Provided passage:
Content starts
After six years in office, departing Attorney General Eric Holder will leave behind a strong legacy of defending civil rights. As the first black American to lead the Justice Department, Holder fought to stop voter suppression, to change unfair sentencing policies, and—by refusing to defend the Defense of Marriage Act—to end discrimination against LGBT couples. Holder’s resignation announcement last month, understandably, has prompted a wave of speculation about who will replace him. That’s an important conversation, but we should be paying equal attention to the states, where attorneys general are elected and have significant influence over the application of the law.

For instance, while progressives were rightly disappointed by Holder’s failure to punish Wall Street for financial crimes leading up to the economic crisis, New York Attorney General Eric Schneiderman has been almost single-handedly fighting an uphill battle to hold the banks accountable. Now running for reelection, Schneiderman has devoted much of the past four years to delivering some measure of justice to millions of Americans, in New York and across the country, who suffered as a result of Wall Street’s destructive behavior.
Content ends
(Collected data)
Content starts
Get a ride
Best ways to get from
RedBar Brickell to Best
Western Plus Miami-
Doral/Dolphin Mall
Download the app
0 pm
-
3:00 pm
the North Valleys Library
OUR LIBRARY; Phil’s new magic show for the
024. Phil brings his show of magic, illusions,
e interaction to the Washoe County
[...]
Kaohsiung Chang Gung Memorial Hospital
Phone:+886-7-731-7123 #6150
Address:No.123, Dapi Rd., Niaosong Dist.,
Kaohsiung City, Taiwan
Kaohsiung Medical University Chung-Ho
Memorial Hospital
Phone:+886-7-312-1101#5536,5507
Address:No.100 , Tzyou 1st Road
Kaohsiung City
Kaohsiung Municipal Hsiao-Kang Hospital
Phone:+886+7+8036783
Content ends
Complete the following:
#1 Please copy everything in the passage about Holder's legacy from "After six years" down to "of the law.".
#2 Name each goal that, according to the passage about Holder's legacy, he fought to achieve.

Answers by item:
#1
After six years in office, departing Attorney General Eric Holder will leave behind a strong legacy of defending civil rights. As the first black American to lead the Justice Department, Holder fought to stop voter suppression, to change unfair sentencing policies, and—by refusing to defend the Defense of Marriage Act—to end discrimination against LGBT couples. Holder’s resignation announcement last month, understandably, has prompted a wave of speculation about who will replace him. That’s an important conversation, but we should be paying equal attention to the states, where attorneys general are elected and have significant influence over the application of the law.

#2
- To stop voter suppression
- To change unfair sentencing policies
- To end discrimination against LGBT couples (by refusing to defend the Defense of Marriage Act)